RECORDS –
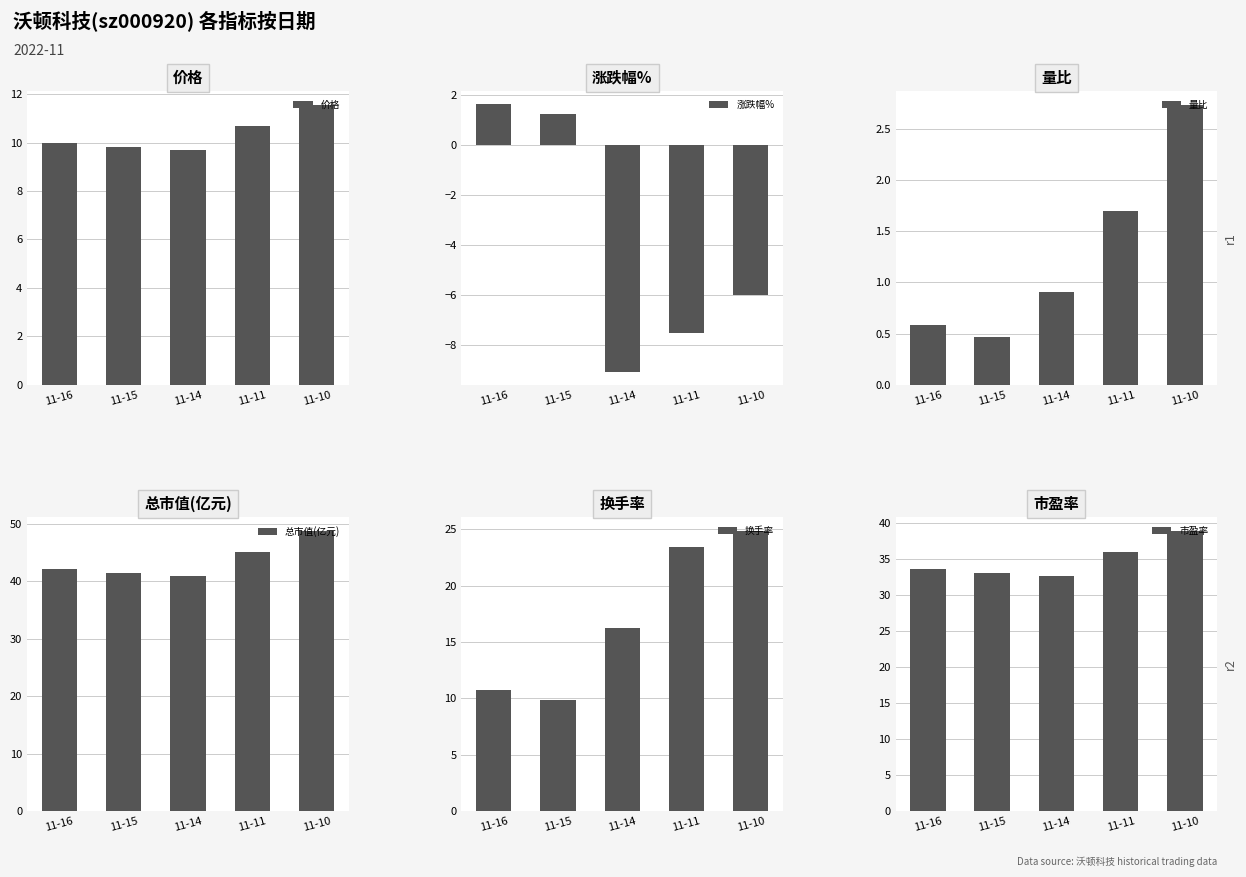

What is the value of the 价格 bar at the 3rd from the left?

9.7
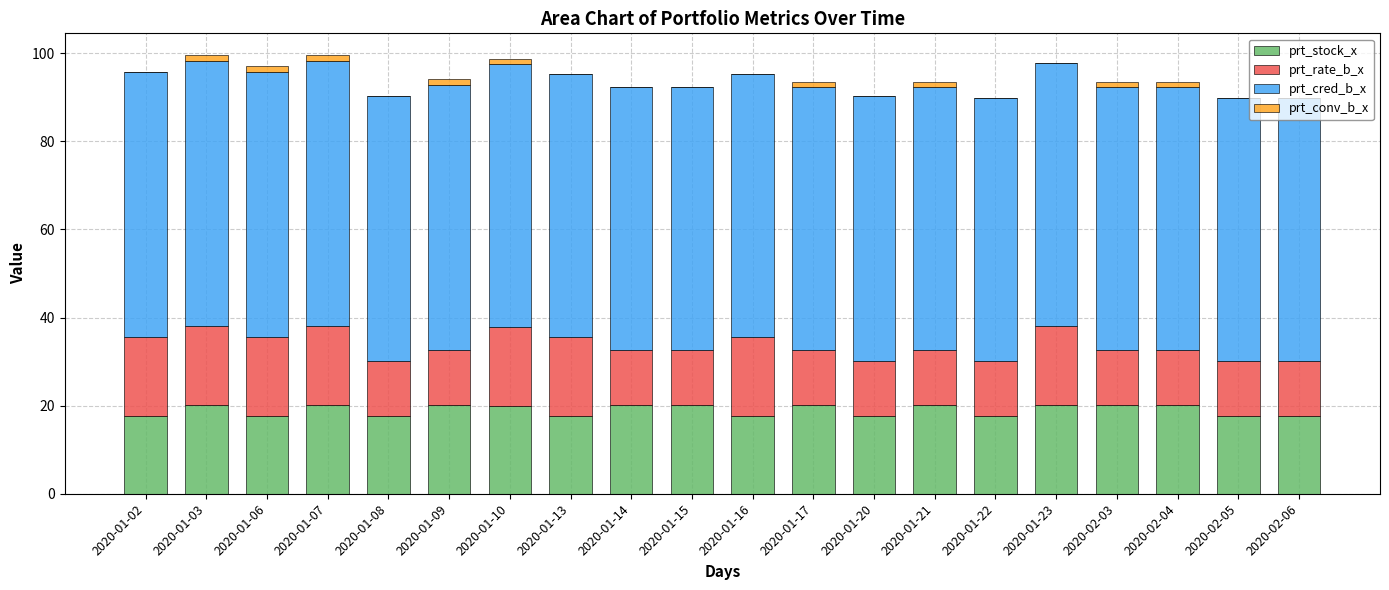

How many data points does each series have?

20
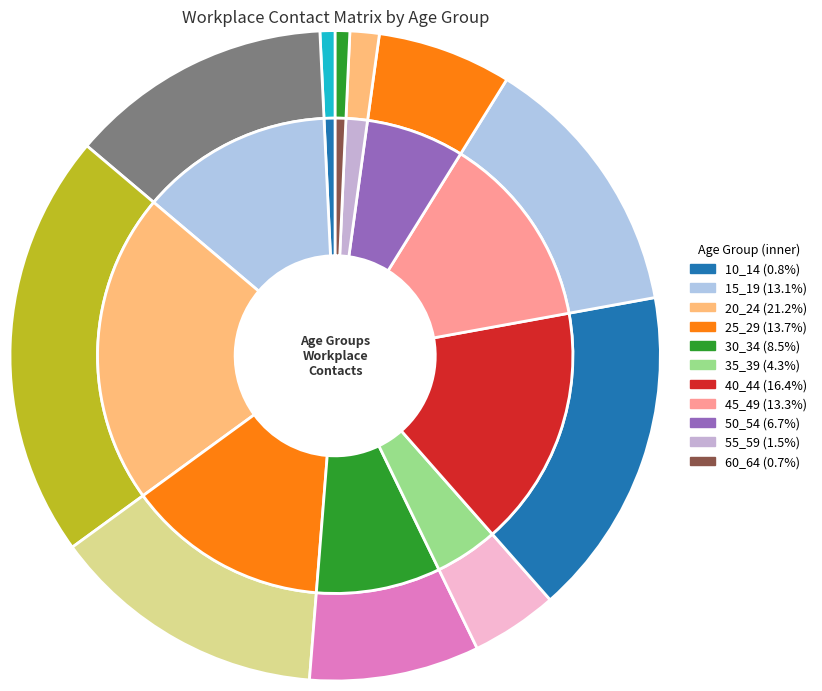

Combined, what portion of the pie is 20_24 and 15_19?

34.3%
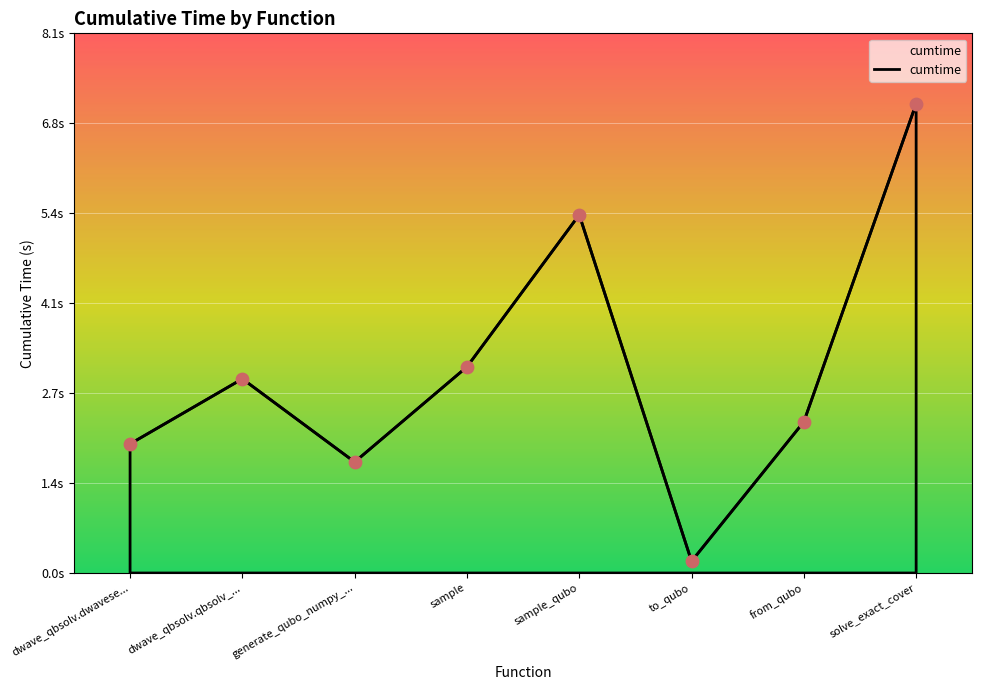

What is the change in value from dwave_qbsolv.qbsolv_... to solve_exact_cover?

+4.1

WORK INSTRUCTION –
Copy out every item above word for word, leaving out the images.

ANSWER FOR THIS EXERCISE –
What is the value of the 价格 bar at the 3rd from the left?

9.7

How many data points does each series have?

20

Combined, what portion of the pie is 20_24 and 15_19?

34.3%

What is the change in value from dwave_qbsolv.qbsolv_... to solve_exact_cover?

+4.1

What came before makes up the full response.